Some Orthodox Christians ignore COVID warnings on Epiphany
SOFIA, Bulgaria (AP) — Thousands of Orthodox Christian worshippers in Bulgaria on Wednesday ignored warnings issued by health authorities to abstain from mass gatherings due to the coronavirus pandemic and kept instead to their centuries-old Epiphany traditions.
Young men plunged into the icy waters of rivers and lakes across Bulgaria to retrieve crucifixes tossed by priests in ceremonies commemorating the baptism of Jesus Christ.
The legend goes that the person who retrieves the wooden cross will be freed from evil spirits and will be healthy throughout the year. After the cross is fished out, the priest sprinkles believers with water using a bunch of basil.

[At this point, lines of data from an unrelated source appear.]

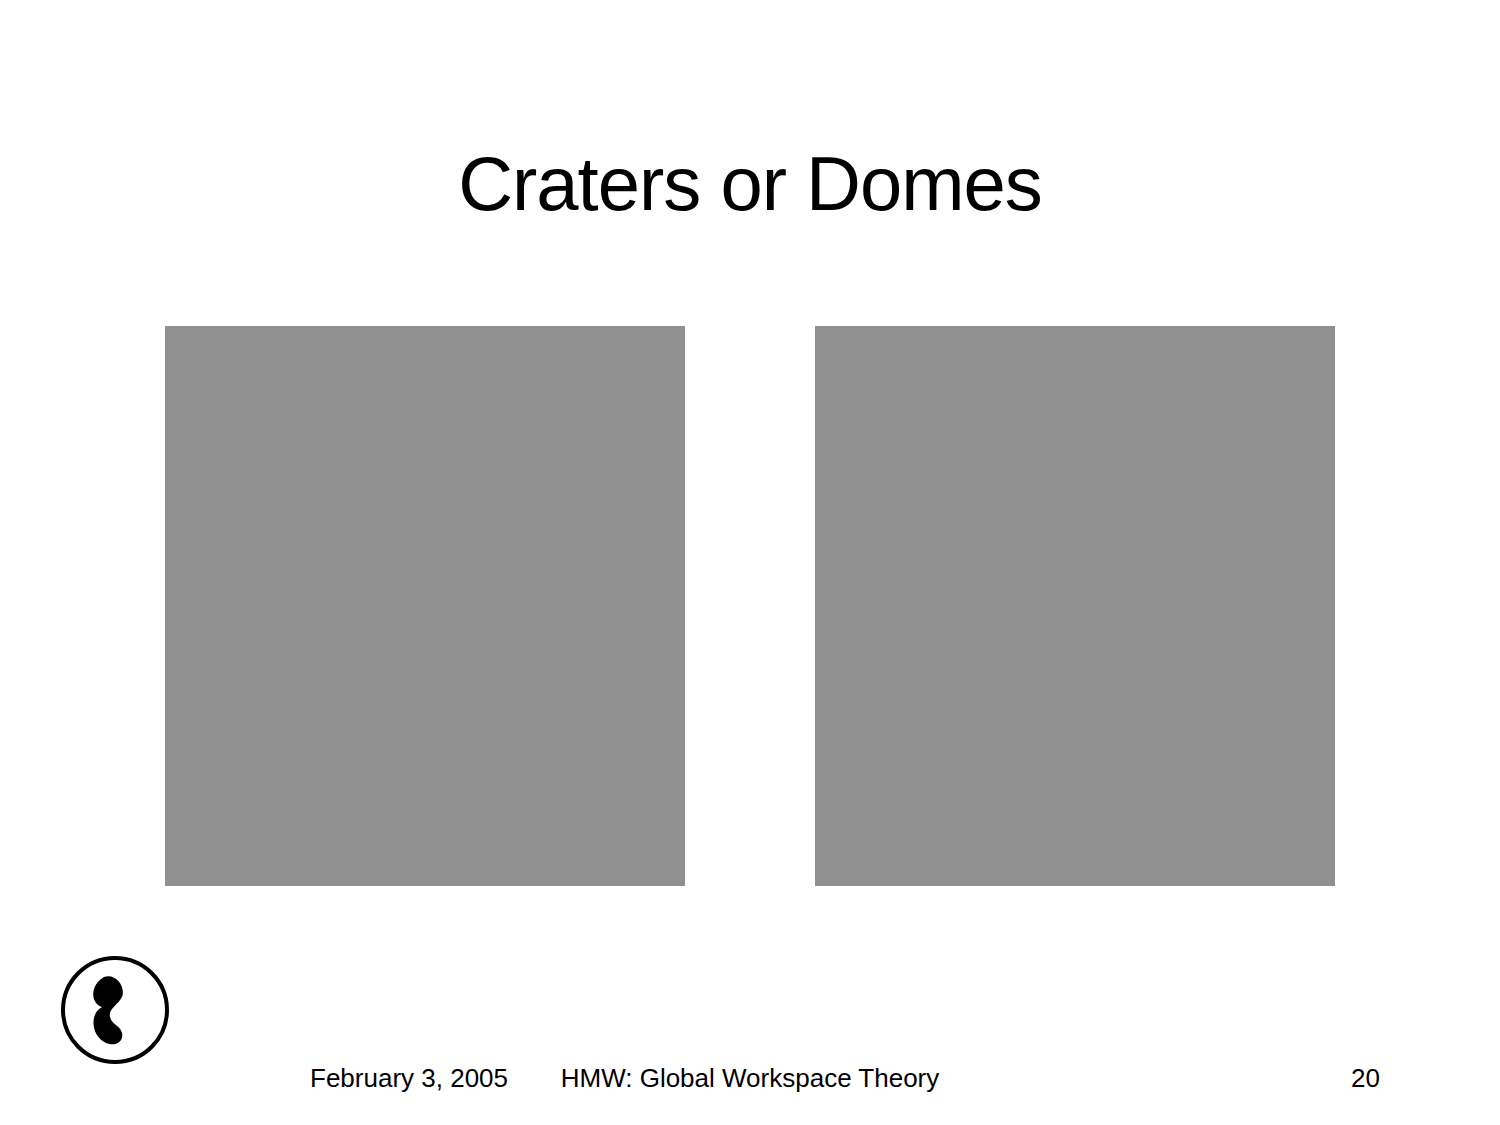Craters or Domes
February 3, 2005 HMW: Global Workspace Theory 20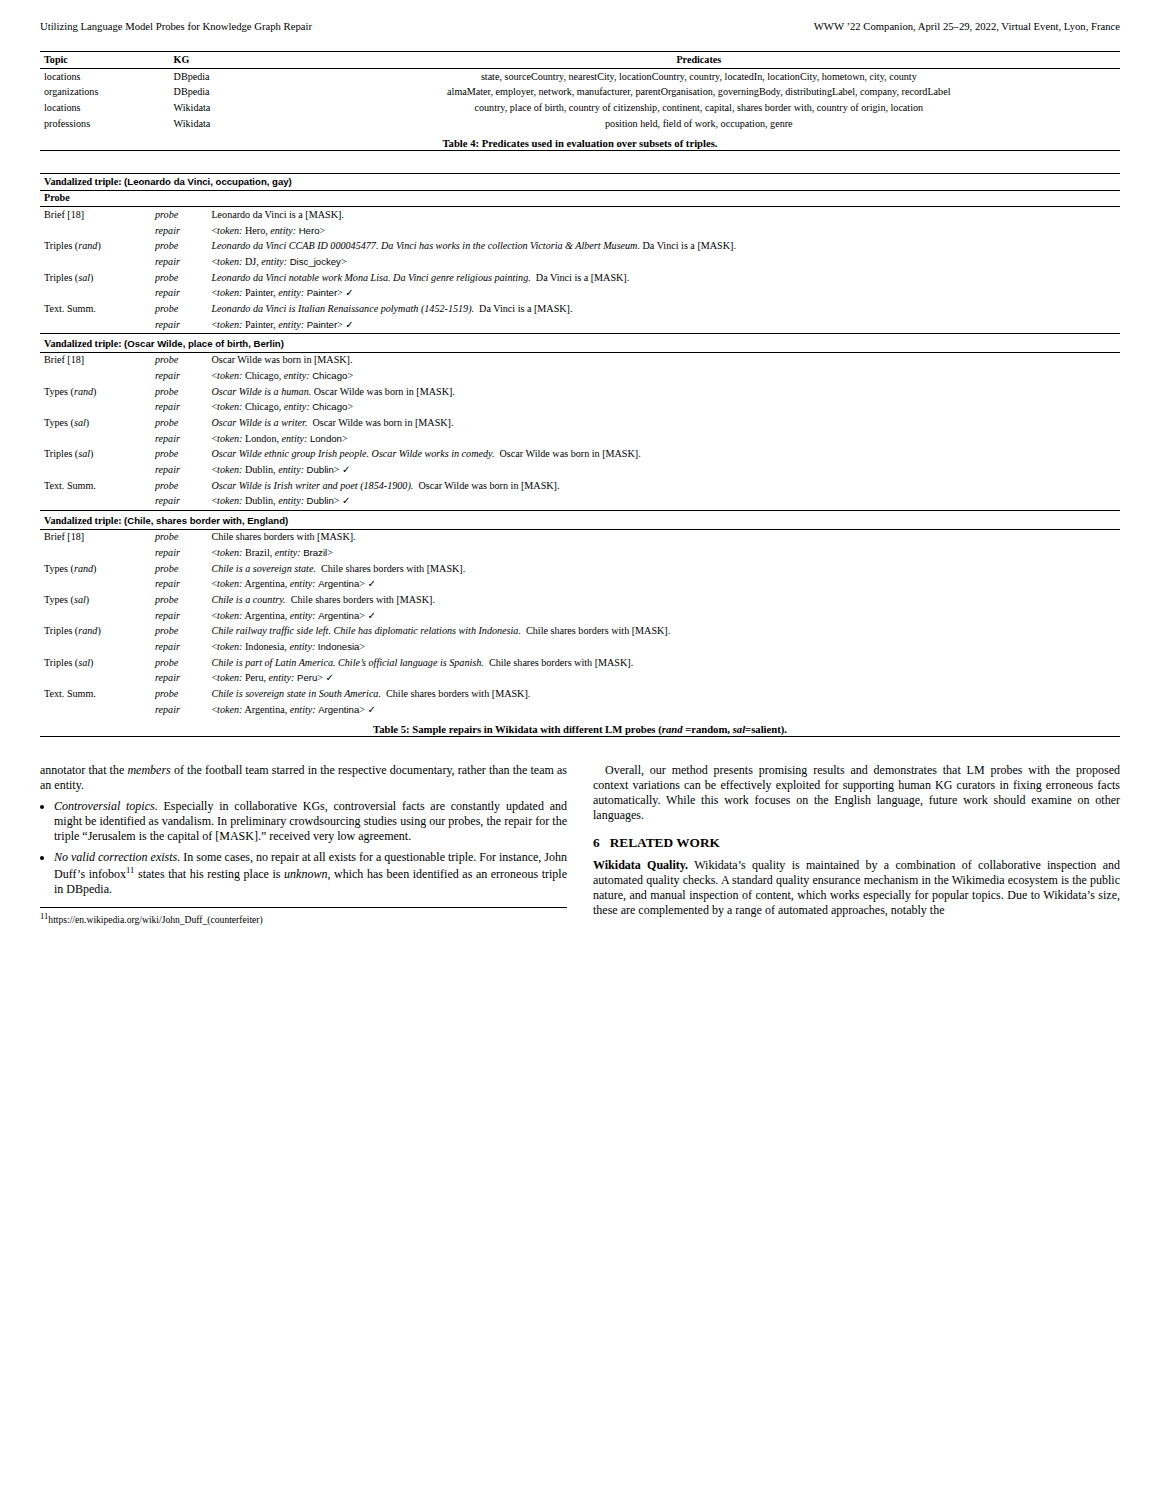Utilizing Language Model Probes for Knowledge Graph Repair
WWW ’22 Companion, April 25–29, 2022, Virtual Event, Lyon, France
Table 4: Predicates used in evaluation over subsets of triples.
| Topic | KG | Predicates |
| --- | --- | --- |
| locations | DBpedia | state, sourceCountry, nearestCity, locationCountry, country, locatedIn, locationCity, hometown, city, county |
| organizations | DBpedia | almaMater, employer, network, manufacturer, parentOrganisation, governingBody, distributingLabel, company, recordLabel |
| locations | Wikidata | country, place of birth, country of citizenship, continent, capital, shares border with, country of origin, location |
| professions | Wikidata | position held, field of work, occupation, genre |
Table 5: Sample repairs in Wikidata with different LM probes ( rand =random, sal =salient).
| Vandalized triple: (Leonardo da Vinci, occupation, gay) |
| Probe |
| Brief [18] | probe | Leonardo da Vinci is a [MASK]. |
| repair | < token: Hero, entity: Hero > |
| Triples ( rand ) | probe | Leonardo da Vinci CCAB ID 000045477. Da Vinci has works in the collection Victoria & Albert Museum. Da Vinci is a [MASK]. |
| repair | < token: DJ, entity: Disc_jockey > |
| Triples ( sal ) | probe | Leonardo da Vinci notable work Mona Lisa. Da Vinci genre religious painting. Da Vinci is a [MASK]. |
| repair | < token: Painter, entity: Painter > ✓ |
| Text. Summ. | probe | Leonardo da Vinci is Italian Renaissance polymath (1452-1519). Da Vinci is a [MASK]. |
| repair | < token: Painter, entity: Painter > ✓ |
| Vandalized triple: (Oscar Wilde, place of birth, Berlin) |
| Brief [18] | probe | Oscar Wilde was born in [MASK]. |
| repair | < token: Chicago, entity: Chicago > |
| Types ( rand ) | probe | Oscar Wilde is a human. Oscar Wilde was born in [MASK]. |
| repair | < token: Chicago, entity: Chicago > |
| Types ( sal ) | probe | Oscar Wilde is a writer. Oscar Wilde was born in [MASK]. |
| repair | < token: London, entity: London > |
| Triples ( sal ) | probe | Oscar Wilde ethnic group Irish people. Oscar Wilde works in comedy. Oscar Wilde was born in [MASK]. |
| repair | < token: Dublin, entity: Dublin > ✓ |
| Text. Summ. | probe | Oscar Wilde is Irish writer and poet (1854-1900). Oscar Wilde was born in [MASK]. |
| repair | < token: Dublin, entity: Dublin > ✓ |
| Vandalized triple: (Chile, shares border with, England) |
| Brief [18] | probe | Chile shares borders with [MASK]. |
| repair | < token: Brazil, entity: Brazil > |
| Types ( rand ) | probe | Chile is a sovereign state. Chile shares borders with [MASK]. |
| repair | < token: Argentina, entity: Argentina > ✓ |
| Types ( sal ) | probe | Chile is a country. Chile shares borders with [MASK]. |
| repair | < token: Argentina, entity: Argentina > ✓ |
| Triples ( rand ) | probe | Chile railway traffic side left. Chile has diplomatic relations with Indonesia. Chile shares borders with [MASK]. |
| repair | < token: Indonesia, entity: Indonesia > |
| Triples ( sal ) | probe | Chile is part of Latin America. Chile’s official language is Spanish. Chile shares borders with [MASK]. |
| repair | < token: Peru, entity: Peru > ✓ |
| Text. Summ. | probe | Chile is sovereign state in South America. Chile shares borders with [MASK]. |
| repair | < token: Argentina, entity: Argentina > ✓ |
annotator that the members of the football team starred in the respective documentary, rather than the team as an entity.
Controversial topics. Especially in collaborative KGs, controversial facts are constantly updated and might be identified as vandalism. In preliminary crowdsourcing studies using our probes, the repair for the triple “Jerusalem is the capital of [MASK].” received very low agreement.
No valid correction exists. In some cases, no repair at all exists for a questionable triple. For instance, John Duff’s infobox11 states that his resting place is unknown, which has been identified as an erroneous triple in DBpedia.
11https://en.wikipedia.org/wiki/John_Duff_(counterfeiter)
Overall, our method presents promising results and demonstrates that LM probes with the proposed context variations can be effectively exploited for supporting human KG curators in fixing erroneous facts automatically. While this work focuses on the English language, future work should examine on other languages.
6 RELATED WORK
Wikidata Quality. Wikidata’s quality is maintained by a combination of collaborative inspection and automated quality checks. A standard quality ensurance mechanism in the Wikimedia ecosystem is the public nature, and manual inspection of content, which works especially for popular topics. Due to Wikidata’s size, these are complemented by a range of automated approaches, notably the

In the small mountain city of Kalofer in central Bulgaria, dozens of men dressed in traditional white embroidered shirts waded into the frigid Tundzha River waving national flags and singing folk songs. Inspired by bass drums and bagpipes and fortified by homemade liquor, they performed a slow “mazhko horo,” or men’s dance, stomping on the rocky riverbed.
The mayor of Kalofer, who usually leads the dance, this year did not enter the river to set an example that coronavirus regulations have to be followed.
A few local police officers attempted to prevent people from entering the river, threatening them with fines, but their calls were widely ignored.
Epiphany marks the end of the 12 days of Christmas, but not all Orthodox Christian churches celebrate it on the same day.
While the Orthodox Christian churches in Greece, Bulgaria and Romania celebrate the feast on Jan. 6, Orthodox Churches in Russia, Ukraine and Serbia follow the Julian calendar, according to which Epiphany is celebrated on Jan. 19, as their Christmas falls on Jan. 7.
Some Western Christian churches celebrate the religious holiday of Epiphany as the Three Kings Day, which marks the visit of the Magi, or three wise men, to the baby Jesus, and closes out the Christmas season.